Das neue Königshaus. Vordere Reihe (v.l.) Doris Freitag (1. Ritter), Heinz Hold (Schützenkönig), Heidi Göllner (2. Ritter), Fabienne Becker (Jungschützenkönigin). Daneben (hintere Reihe): Tina Lohne (Bürgerschützenkönigin) und ganz rechts Gabriela Jütte (1. Vorsitzende).
© Foto: privatObermeiser (hai) - Am Himmelfahrtstag veranstaltete der Schützenverein Obermeiser am KK-Stand “Ludwigslust“ sein traditionelles Königsschießen, verbunden mit dem nicht weniger traditionellen Spießbratenessen.
Nach dem Eröffnungsgottesdienst gaben die Schützen und Jungschützen des Vereins einen Einzelschuss auf die Königsscheibe ab und trugen so dazu bei, einen neuen Schützenkönig bzw. Jungschützenkönig zu ermitteln. Die Vereinsvorsitzende, Gabriela Jütte, konnte im Rahmen ihrer Festansprache neben den amtierenden Schützenkönigen Klaus Jäkel (Erwachsene) und Henning Voepel (Jugendliche) auch die Ehrenmitglieder Renate Brasse und Gerhard Jordan begrüßen.
Nach der Auswertung der Ergebnisse nahm Fabienne Becker im Bereich der Jugendlichen als neue Jungschützenkönigin die Königskette und die Ehrenscheibe entgegen, während Lukas Jütte als 2. Ritter und Gregor Hold als 1. Ritter ausgezeichnet wurden.
Bei den erwachsenen Schützen wurden Heidi Göllner als 2. Ritter und Doris Freitag als 1. Ritter ermittelt. Dem neuen Schützenkönig Heinz Hold wurden die Königskette und die Ehrenscheibe, als Insignien seiner neuen Würde, überreicht.
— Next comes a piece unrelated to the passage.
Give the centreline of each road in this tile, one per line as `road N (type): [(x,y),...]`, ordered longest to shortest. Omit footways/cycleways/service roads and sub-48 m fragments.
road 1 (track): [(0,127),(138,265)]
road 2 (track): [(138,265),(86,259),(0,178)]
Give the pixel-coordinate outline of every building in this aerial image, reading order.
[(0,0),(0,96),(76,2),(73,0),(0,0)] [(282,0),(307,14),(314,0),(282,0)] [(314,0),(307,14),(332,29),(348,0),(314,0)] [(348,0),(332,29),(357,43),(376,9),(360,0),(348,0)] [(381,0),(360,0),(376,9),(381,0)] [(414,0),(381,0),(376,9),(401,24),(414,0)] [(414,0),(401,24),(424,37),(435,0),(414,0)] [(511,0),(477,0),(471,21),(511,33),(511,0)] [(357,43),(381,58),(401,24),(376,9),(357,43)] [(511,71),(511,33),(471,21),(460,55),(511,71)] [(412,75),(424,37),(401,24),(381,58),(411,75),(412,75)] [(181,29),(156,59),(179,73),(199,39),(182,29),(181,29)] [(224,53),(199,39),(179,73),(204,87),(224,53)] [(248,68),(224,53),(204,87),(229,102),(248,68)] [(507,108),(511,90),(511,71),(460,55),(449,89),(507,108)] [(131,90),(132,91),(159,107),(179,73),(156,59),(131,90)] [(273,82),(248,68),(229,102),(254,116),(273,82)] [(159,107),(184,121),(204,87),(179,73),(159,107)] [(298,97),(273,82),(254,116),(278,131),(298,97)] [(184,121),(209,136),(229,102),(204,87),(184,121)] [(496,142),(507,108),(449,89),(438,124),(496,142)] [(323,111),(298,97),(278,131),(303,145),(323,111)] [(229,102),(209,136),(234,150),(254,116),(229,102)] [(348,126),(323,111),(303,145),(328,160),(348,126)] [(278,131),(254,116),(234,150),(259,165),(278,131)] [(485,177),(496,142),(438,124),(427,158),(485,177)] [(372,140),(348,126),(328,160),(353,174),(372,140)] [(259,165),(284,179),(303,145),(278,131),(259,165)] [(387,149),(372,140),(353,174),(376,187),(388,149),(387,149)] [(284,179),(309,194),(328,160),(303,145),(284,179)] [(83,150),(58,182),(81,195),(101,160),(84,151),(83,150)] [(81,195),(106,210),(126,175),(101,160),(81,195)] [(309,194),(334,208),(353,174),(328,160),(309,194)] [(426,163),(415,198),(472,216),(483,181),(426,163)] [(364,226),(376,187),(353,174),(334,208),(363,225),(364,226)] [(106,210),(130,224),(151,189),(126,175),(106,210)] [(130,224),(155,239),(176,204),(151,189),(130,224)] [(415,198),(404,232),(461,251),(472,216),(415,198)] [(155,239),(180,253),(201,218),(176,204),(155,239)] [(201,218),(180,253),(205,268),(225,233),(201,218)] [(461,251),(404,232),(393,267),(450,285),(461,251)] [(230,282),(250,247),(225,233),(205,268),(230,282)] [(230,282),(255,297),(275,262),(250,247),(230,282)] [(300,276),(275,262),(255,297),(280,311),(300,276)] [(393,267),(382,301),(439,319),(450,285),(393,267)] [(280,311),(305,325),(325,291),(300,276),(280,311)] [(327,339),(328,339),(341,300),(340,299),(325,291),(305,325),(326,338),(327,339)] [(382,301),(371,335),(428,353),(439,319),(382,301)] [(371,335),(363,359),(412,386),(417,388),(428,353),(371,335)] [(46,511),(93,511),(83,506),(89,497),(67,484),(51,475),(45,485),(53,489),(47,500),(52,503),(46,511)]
In den Nachmittagsstunden hatten auch die Gäste, die nicht Mitglieder des Schützenvereins sind, die Möglichkeit, den Titel des Bürgerschützenkönigs für sich zu beanspruchen. Hier konnte Tina Lohne zur neuen Inhaberin dieses Titels berufen werden. Zu ihrem Königshaus gehören noch Steffen Töppler als 2. Ritter und Kiro Rosenthal als 1. Ritter.
Die gelungene Veranstaltung endete erst in den Abendstunden, als die letzten Sonnenstrahlen am Horizont verschwunden waren.
Musikalisch untermalt wurde die Veranstaltung auch in diesem Jahr wieder von der Harmonie Meimbressen. Der Harmonie Meimbressen, aber auch den vielen anderen Helfern der Veranstaltung, wie z.B. den Kuchenbäckerinnen, sei an dieser Stelle nochmals herzlich gedankt.